Established by Saint John Paul II, these regular world gatherings began twenty years ago, in 1994. They are coordinated by the Vatican agency also established by St. John Paul II, the Pontifical Council for the Family. I had the privilege of working there myself in the late 1990’s and I helped coordinate the Second World Meeting of Families in 1997 in Rio de Janeiro.

I just got back from a visit with Archbishop Vincenzo Paglia, President of the Pontifical Council for the Family, and we discussed the upcoming celebration in Philadelphia. He gave me the book that essentially serves as a “study guide” for the theme of the meeting. In the days of this gathering, various presentations are given to help participants understand the Church’s teaching about the family, and we will explore these themes along with you in the coming months at www.priestsforlife.org/Family.

In my conversation with the Archbishop, I presented to him a letter from 70 national pro-life organizations in the United States — groups representing many denominations — and we discussed the eagerness of these leaders to promote and participate in the World Meeting of Families. Their promotion of this event highlight, of course, one of the key dimensions of its theme: the call to choose life.

As we always said when I worked at the Pontifical Council for the Family, “There can be no family without life,” and, consistent with the theme of the 2015 gathering, the family cannot be “fully alive” if its youngest and most defenseless members, the children still in the womb, do not have their lives protected. Indeed, as veteran abortion researcher and psychiatrist Dr. Philip Ney asserts, there is nothing in human experience that is more destructive of the family than abortion.

Indeed, love is our mission, and love is exactly the opposite of abortion. Love says, “I sacrifice myself for the good of the other person;” abortion says, “I sacrifice the other person for the good of myself.” This dynamic is seen powerfully in the life and death of the saint who is one of the patrons of this upcoming World Meeting of Families, Saint Gianna Beretta Molla, who sacrificed her life for her unborn child. The other patron saint of the gathering is Saint John Paul II, who, along with being named the “Pope of the Family,” can rightly also be called the “Pope of Life.”
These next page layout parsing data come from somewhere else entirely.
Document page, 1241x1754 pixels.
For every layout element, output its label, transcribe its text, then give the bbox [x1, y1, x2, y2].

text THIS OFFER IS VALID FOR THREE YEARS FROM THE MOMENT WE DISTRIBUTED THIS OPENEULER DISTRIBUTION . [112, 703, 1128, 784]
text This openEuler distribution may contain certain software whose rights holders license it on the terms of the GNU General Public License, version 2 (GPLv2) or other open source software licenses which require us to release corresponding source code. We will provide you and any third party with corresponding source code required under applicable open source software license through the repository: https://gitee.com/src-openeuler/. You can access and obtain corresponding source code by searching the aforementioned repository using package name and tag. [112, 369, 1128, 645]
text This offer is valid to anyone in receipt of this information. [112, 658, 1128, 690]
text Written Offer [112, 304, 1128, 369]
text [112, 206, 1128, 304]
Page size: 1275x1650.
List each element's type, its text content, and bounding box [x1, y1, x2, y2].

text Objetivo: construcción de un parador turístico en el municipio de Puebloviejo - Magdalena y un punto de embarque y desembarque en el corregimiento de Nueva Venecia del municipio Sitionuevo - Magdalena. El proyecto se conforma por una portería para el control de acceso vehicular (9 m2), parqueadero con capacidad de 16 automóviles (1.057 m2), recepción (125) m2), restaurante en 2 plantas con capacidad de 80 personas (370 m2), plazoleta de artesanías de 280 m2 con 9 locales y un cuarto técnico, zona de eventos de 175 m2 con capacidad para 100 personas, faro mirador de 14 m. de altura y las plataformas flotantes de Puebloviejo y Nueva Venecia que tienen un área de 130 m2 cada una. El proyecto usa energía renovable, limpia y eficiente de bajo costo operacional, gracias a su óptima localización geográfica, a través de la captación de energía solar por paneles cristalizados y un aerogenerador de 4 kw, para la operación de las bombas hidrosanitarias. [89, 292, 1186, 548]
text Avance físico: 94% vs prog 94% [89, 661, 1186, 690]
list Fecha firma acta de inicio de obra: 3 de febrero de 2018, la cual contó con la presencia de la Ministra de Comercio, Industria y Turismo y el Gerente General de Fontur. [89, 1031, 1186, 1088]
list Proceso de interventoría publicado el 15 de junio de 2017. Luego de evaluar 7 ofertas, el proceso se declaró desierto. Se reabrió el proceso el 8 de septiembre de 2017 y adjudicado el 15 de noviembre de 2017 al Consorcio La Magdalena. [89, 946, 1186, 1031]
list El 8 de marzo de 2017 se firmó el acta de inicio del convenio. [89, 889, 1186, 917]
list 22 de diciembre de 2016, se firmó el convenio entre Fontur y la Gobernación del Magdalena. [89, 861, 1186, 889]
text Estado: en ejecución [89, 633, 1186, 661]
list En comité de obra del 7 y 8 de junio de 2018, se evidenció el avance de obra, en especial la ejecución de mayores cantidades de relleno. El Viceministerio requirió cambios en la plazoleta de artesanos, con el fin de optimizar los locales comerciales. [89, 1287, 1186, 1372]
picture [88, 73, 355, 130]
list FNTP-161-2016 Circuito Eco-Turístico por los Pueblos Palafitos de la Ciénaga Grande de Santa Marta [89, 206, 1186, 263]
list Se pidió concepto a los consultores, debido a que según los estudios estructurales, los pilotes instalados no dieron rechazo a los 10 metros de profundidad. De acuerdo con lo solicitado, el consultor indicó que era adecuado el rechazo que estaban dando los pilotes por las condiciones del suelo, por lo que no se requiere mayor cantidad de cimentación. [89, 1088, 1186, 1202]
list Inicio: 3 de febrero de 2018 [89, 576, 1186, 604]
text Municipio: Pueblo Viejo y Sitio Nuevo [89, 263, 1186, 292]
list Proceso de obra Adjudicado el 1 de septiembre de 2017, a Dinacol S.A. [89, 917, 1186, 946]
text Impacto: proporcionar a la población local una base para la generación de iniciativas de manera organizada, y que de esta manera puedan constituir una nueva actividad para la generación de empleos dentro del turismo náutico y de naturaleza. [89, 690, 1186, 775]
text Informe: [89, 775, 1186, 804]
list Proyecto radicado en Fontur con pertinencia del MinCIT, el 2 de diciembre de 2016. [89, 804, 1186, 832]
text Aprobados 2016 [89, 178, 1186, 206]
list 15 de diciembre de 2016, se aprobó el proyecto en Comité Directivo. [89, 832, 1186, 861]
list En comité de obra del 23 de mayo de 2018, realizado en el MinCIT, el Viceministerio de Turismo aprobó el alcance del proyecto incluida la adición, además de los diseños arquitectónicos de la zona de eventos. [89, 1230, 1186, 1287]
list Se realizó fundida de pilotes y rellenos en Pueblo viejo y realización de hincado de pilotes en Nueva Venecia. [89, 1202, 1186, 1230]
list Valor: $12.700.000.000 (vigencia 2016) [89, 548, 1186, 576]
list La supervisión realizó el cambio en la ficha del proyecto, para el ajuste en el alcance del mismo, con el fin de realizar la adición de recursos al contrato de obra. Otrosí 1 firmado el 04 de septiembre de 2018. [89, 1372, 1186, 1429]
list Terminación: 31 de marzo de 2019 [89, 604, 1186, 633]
Last year, our Executive Director, Janet Morana, interviewed Archbishop Paglia about the World Meeting of Families, and he referred to his recent visit to Philadelphia, where he was very inspired by seeing the Liberty Bell. In the interview, he expressed the hope that the 2015 gathering would be a moment for a new “liberty bell” for the family.

Let this event, and the commitment of those who attend it, signal a new freedom to understand what the family is, and a new freedom for all its members, starting with the youngest, to live out their calling as a sign and instrument of God’s love and life in the world!